Clue #8: Where’s the Glue?
Virtual offices. Remote workstations. Flex time. Multiple locations. Your employees are spread all over the place! What’s the glue that will hold them together, creating the corporate culture of success you know you need for the company to succeed? That’s where corporate social responsibility (CSR) can come in handy. Get your employees involved--on your terms. What’s hot when it comes to engaging employees in a CSR program? Surveying employees is a great place to start. That way, you can determine existing and potential levels of engagement in a corporate giving program and set your goals accordingly. You can even start an employee giving campaign to engage everyone in a handful of strategic causes that bolster the company’s market position. Or perhaps consider establishing a birthday program for employees to celebrate each person’s gifts to the community. Or start up an employee education program about how your employees can make the most of doing good. And it doesn’t have to break your budget. CSR. Employee engagement. You have to do both. Why not combine the two and get the most bang for your buck? How do you know your company needs a formula for CSR success? Maybe the missing glue is a clue.
Clue #9: What happened to all the talent?
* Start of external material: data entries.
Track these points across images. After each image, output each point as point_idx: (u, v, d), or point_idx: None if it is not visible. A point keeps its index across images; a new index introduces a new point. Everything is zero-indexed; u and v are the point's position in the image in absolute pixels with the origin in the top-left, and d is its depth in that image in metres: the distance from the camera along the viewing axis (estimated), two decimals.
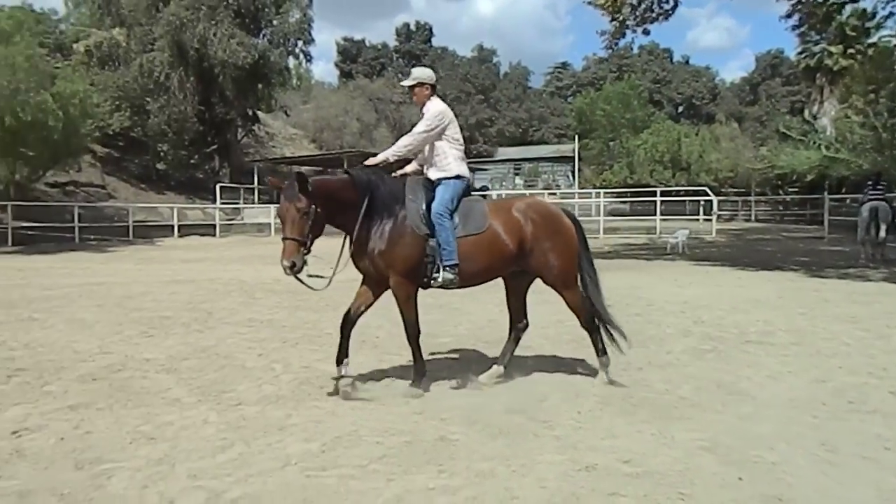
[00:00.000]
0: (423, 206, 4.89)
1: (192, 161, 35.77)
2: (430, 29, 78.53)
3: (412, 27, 78.52)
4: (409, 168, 5.42)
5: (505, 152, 64.94)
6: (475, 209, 5.06)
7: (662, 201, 27.36)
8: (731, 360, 6.07)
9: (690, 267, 14.62)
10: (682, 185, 39.13)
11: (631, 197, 36.61)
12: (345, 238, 4.95)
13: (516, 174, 60.07)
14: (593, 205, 34.19)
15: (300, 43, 37.59)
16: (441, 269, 4.83)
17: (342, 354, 4.99)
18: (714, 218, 26.76)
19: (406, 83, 5.34)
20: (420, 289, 5.03)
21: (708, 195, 27.47)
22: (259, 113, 41.19)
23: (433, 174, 5.14)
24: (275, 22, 36.23)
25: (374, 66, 74.46)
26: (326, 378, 5.32)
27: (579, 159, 52.46)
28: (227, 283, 12.10)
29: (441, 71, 72.44)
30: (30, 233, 22.06)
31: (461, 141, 5.30)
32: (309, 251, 4.56)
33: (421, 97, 5.27)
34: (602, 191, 34.94)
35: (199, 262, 16.90)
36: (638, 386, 5.16)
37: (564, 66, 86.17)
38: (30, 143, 22.53)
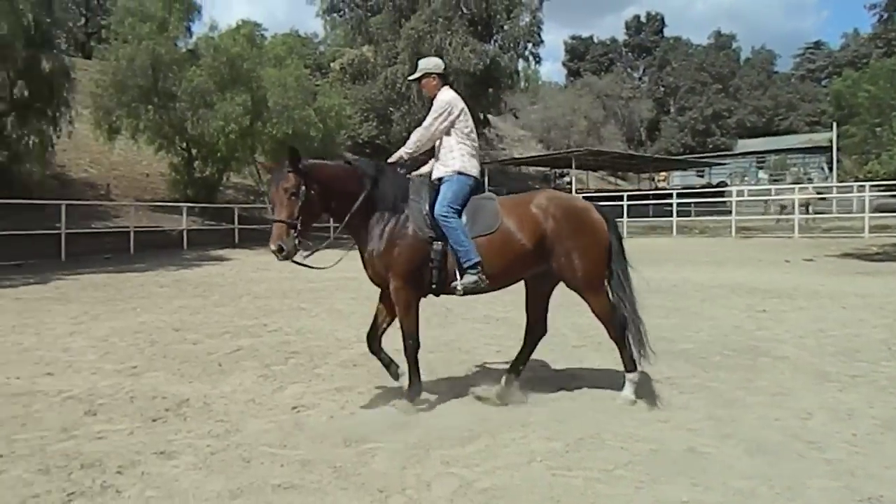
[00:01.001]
0: (427, 207, 4.55)
1: None
2: (662, 19, 75.19)
3: (642, 19, 75.73)
4: (424, 168, 5.00)
5: (746, 144, 59.90)
6: (485, 208, 4.65)
7: None
8: None
9: None
10: None
11: None
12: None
13: (759, 168, 55.06)
14: (856, 200, 30.14)
15: (529, 45, 38.12)
16: (462, 274, 4.47)
17: (392, 369, 4.86)
18: None
19: (412, 77, 5.05)
20: (434, 296, 4.70)
21: None
22: (489, 116, 42.57)
23: (436, 172, 4.80)
24: (505, 27, 37.15)
25: (603, 62, 73.11)
26: (563, 378, 5.33)
27: (837, 149, 46.59)
28: None
29: (674, 62, 69.01)
30: None
31: (473, 136, 4.88)
32: (303, 235, 4.27)
33: (430, 88, 4.95)
34: (867, 184, 30.64)
35: None
36: None
37: (818, 45, 76.98)
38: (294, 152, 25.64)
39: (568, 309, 8.59)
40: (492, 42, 37.37)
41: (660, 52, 71.93)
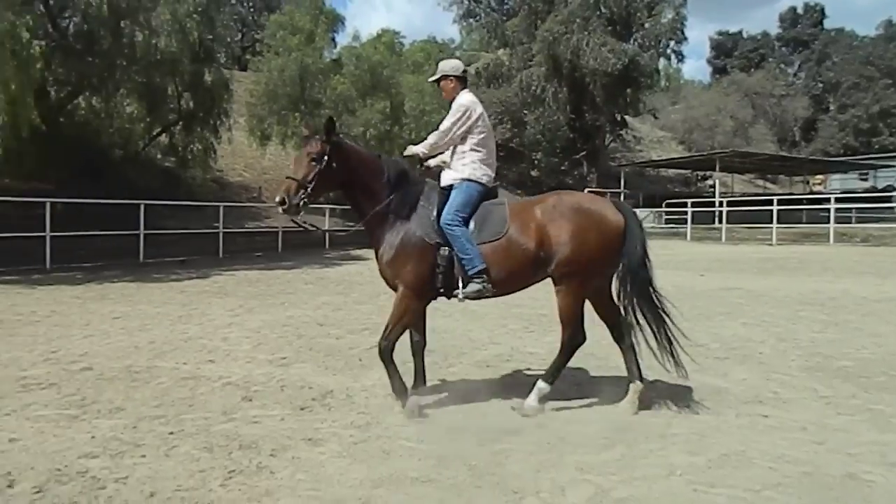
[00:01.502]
0: (434, 214, 4.54)
1: (562, 167, 37.73)
2: (822, 10, 69.48)
3: (799, 10, 70.48)
4: (432, 161, 4.94)
5: None
6: (493, 213, 4.58)
7: None
8: None
9: None
10: None
11: None
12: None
13: None
14: None
15: (672, 43, 36.79)
16: (467, 282, 4.44)
17: (419, 381, 4.91)
18: None
19: (432, 79, 5.02)
20: (445, 298, 4.68)
21: None
22: (626, 117, 41.41)
23: (445, 178, 4.76)
24: (646, 25, 36.02)
25: (752, 58, 68.72)
26: (705, 390, 5.09)
27: None
28: None
29: (835, 55, 63.81)
30: None
31: (486, 142, 4.79)
32: (309, 200, 4.46)
33: (448, 91, 4.88)
34: None
35: None
36: None
37: None
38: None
39: (710, 319, 8.22)
40: (631, 41, 36.34)
41: (818, 46, 66.63)
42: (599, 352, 6.56)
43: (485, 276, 4.43)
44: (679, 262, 17.90)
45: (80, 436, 4.07)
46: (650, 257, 4.63)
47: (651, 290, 4.62)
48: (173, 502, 3.20)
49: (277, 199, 4.46)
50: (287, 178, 4.53)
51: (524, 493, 3.31)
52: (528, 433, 4.16)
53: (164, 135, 21.13)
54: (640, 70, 35.36)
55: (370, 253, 18.97)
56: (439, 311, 9.26)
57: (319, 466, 3.64)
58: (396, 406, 4.75)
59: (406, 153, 4.87)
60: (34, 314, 8.83)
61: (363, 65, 23.54)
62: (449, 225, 4.47)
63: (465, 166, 4.71)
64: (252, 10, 45.60)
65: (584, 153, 38.38)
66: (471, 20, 42.91)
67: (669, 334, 4.63)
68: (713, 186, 39.22)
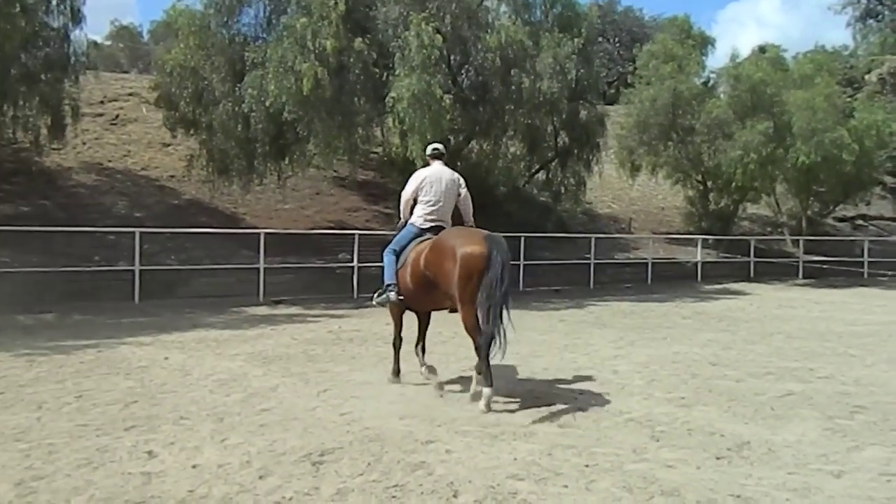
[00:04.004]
0: None
1: None
2: None
3: None
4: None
5: None
6: (410, 246, 6.12)
7: None
8: None
9: None
10: None
11: None
12: None
13: None
14: None
15: None
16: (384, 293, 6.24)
17: (423, 368, 6.51)
18: None
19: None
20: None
21: None
22: None
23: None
24: None
25: None
26: None
27: None
28: None
29: None
30: (821, 266, 22.67)
31: (431, 197, 6.25)
32: None
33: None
34: None
35: None
36: None
37: None
38: (821, 179, 23.21)
39: None
40: None
41: None
42: None
43: (392, 288, 6.10)
44: None
45: (503, 455, 4.27)
46: (505, 282, 5.30)
47: (500, 310, 5.33)
48: None
49: None
50: None
51: None
52: None
53: (541, 171, 22.47)
54: None
55: (750, 287, 17.85)
56: (856, 360, 7.90)
57: None
58: (835, 471, 4.04)
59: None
60: (440, 334, 9.95)
61: (742, 85, 21.91)
62: (384, 254, 6.31)
63: (415, 215, 6.31)
64: (618, 44, 46.37)
65: None
66: (870, 21, 37.18)
67: (494, 349, 5.35)
68: None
How’s it going, acquiring top talent? And retaining that talent? How successful are you when it comes to getting the kind of people your company needs to stay at the top of its industry? If you’re not attracting and retaining the stars, maybe it’s because you don’t have the right corporate social responsibility (CSR) plan. After all, 88 percent of new job seekers choose employers based on strong corporate social responsibility values. And 86 percent of these employees would consider leaving if the company’s corporate social responsibility values no longer met their expectations. Employees--and consumers--want a socially responsible lifestyle, at home and in the workplace. They want to give money to favorite charities. And volunteer time to a favorite cause. And recycle, helping to keep the environment sustainable. And serve in leadership roles, like nonprofit boards and committees at kids’ schools. They want to buy products that support a cause. And care for people in need. And care for themselves and their families. Working for good companies--doing business with good companies--is a must-have in any socially responsible lifestyle. How do you know your company needs a formula for CSR success? If you’re wondering what happened to all the talent, that might just be your biggest clue.